Local Factors, Inadequate Funding and Government Policies Sometimes Impede Our Best Efforts
PHADA President Mark Gillett.
If your agency administers a Housing Choice Voucher (HCV) program, you may have received recent messages from HUD about the need to maximize the usage of Section 8 funding. Similarly, the Department has been communicating with HAs about boosting their public housing occupancy rates. PHADA agrees with the Department’s well-intentioned objectives in both programs, and housing professionals have worked diligently to improve their overall rates despite the many challenges we face in this post-pandemic period.
I wanted to use this forum to elaborate on some of these issues.
In late June correspondence to housing agencies, HUD noted that it has raised Fair Market Rents (FMRs) by about 10 percent on average, while also making it easier for HAs to raise their payment standards. HUD also noted that agencies can now use their administrative fees to help families pay their security deposits and cover other leasing-related costs, such as paying bonuses to new landlords. The Department is strongly encouraging HAs to use these tools to lift up their utilization.
Ideally, HAs would reach 100 percent utilization of their Section 8 funding each year. According to HUD data, agencies were using about 92.7 percent earlier this year. As a result of the tools HUD mentioned, and through the diligence of housing professionals, we have seen some recent success. As of this writing, for example, utilization is at roughly 96 percent for the non-Moving to Work HAs that have voucher programs.
While the goal is 100 percent, the ideal is not always achievable in many communities because of certain factors and realities. In many locales, there simply is not enough supply of affordable housing that meets voucher program eligibility. Many HAs also rightly worry about exhausting their funds at a time when Congress is debating large cuts in federal spending starting in the new fiscal year that begins in less than 90 days.
In addition, many owners have exited the HCV program, expressing frustration with federal regulations and funding delays caused by government shutdowns and continuing resolutions that cause uncertainty. Most notably, the Department’s own data points out that HUD has lost more than 5,000 owners in the voucher program each year over the last ten years. The Department’s policy extending the covid era 30-day notice of evictions related to non-payment of rent will further exacerbate the utilization problem with more owners leaving the program because of that rule.
Increases in FMRs have no doubt helped some HAs house more people but many agencies have noted that inflation is still outpacing skyrocketing rents. This is borne out by the fact that it will cost the federal government about $1.5 billion more in funding this year just to renew all existing vouchers.

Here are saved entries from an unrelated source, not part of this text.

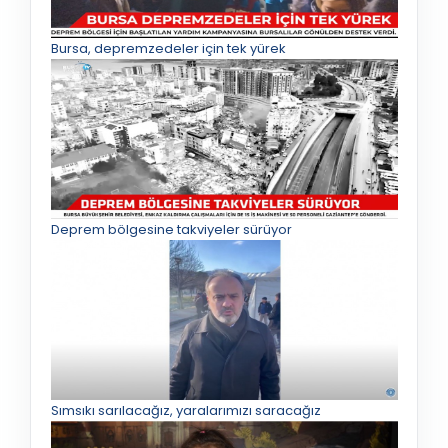
Bursa, depremzedeler için tek yürek
Deprem bölgesine takviyeler sürüyor
Sımsıkı sarılacağız, yaralarımızı saracağız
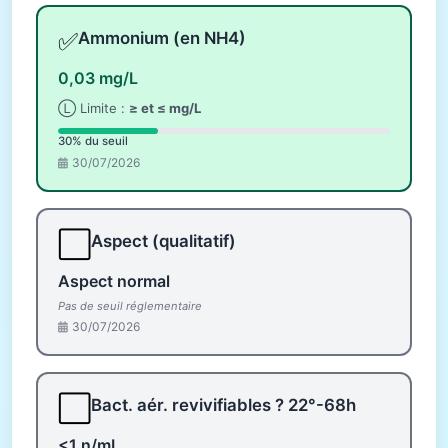
✅
Ammonium (en NH4)
0,03 mg/L
Ⓛ Limite :
≥ et ≤ mg/L
30% du seuil
30/07/2026
⬜
Aspect (qualitatif)
Aspect normal
Pas de seuil réglementaire
30/07/2026
⬜
Bact. aér. revivifiables ? 22°-68h
<1 n/mL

HUD and the industry have worked collaboratively with Congress to raise administrative fee appropriations so that HAs can enhance their utilization. As of now, the admin fee proration is better but still not fully funded, standing at 97 percent in the current quarter. Because of this and prior shortfalls, many HAs still do not have sufficient staff and resources to help raise utilization despite their best efforts.
Also, as much as they might like to, is not feasible for HAs to use their inadequate admin fees for security deposits and landlord bonuses as the Department suggests.
Public Housing Occupancy
The Department has set a goal of 95.5 percent occupancy for the year. As of now, we are almost there with non-MTW agencies at 94.79 percent. Again, given all the post-pandemic issues HAs have had to deal with, we think this latest data is positive.
The HUD Inspector General recently testified before the House of Representatives that a lack of adequate funding has resulted in a large backlog of unmet needs and a considerable loss of units. Please see the related article on that topic in this edition.
There is no question that inadequate funding can drive down occupancy. In addition, many HAs have been having a tough time in this job market of finding or retaining staff, especially maintenance staff. This, too, impacts the ability of HA to turn over units and make them available.
Other HAs in some parts of the U.S. find they receive few construction bids or, because of spiraling inflation, the bids they do receive far out-cost their ability to pay. Indeed, this is one of the major reasons PHADA has pushed so hard to get more waivers for HAs under the Build America, Buy America (BABA) requirements. We are seriously concerned BABA will drive-up capital fund costs and cause delays because of the unavailability of American-made projects.
Inadequate funding also drives down occupancy. Many HAs are facing shortfalls because of insufficient appropriations and high tenant account receivables (TARs) that deplete our reserves and hurt our staffing and performance. See PHADA’s related TARs letter to Congress here.
Like HUD, PHADA encourages HAs to do all they can to boost their HCV utilization and their public housing occupancy rates. The current trends and data are positive and HAs deserve credit for them.
At the same time, we will continue to remind the Department and Congress of the aforementioned factors that affect our ability to maximize resources. In addition, they should recognize that some of the government’s own policies and procedures (the 30-day notice and periodic government shutdowns) give pause to owners and can drive down overall occupancy in the two programs. PHADA encourages Washington policymakers to be mindful of this too.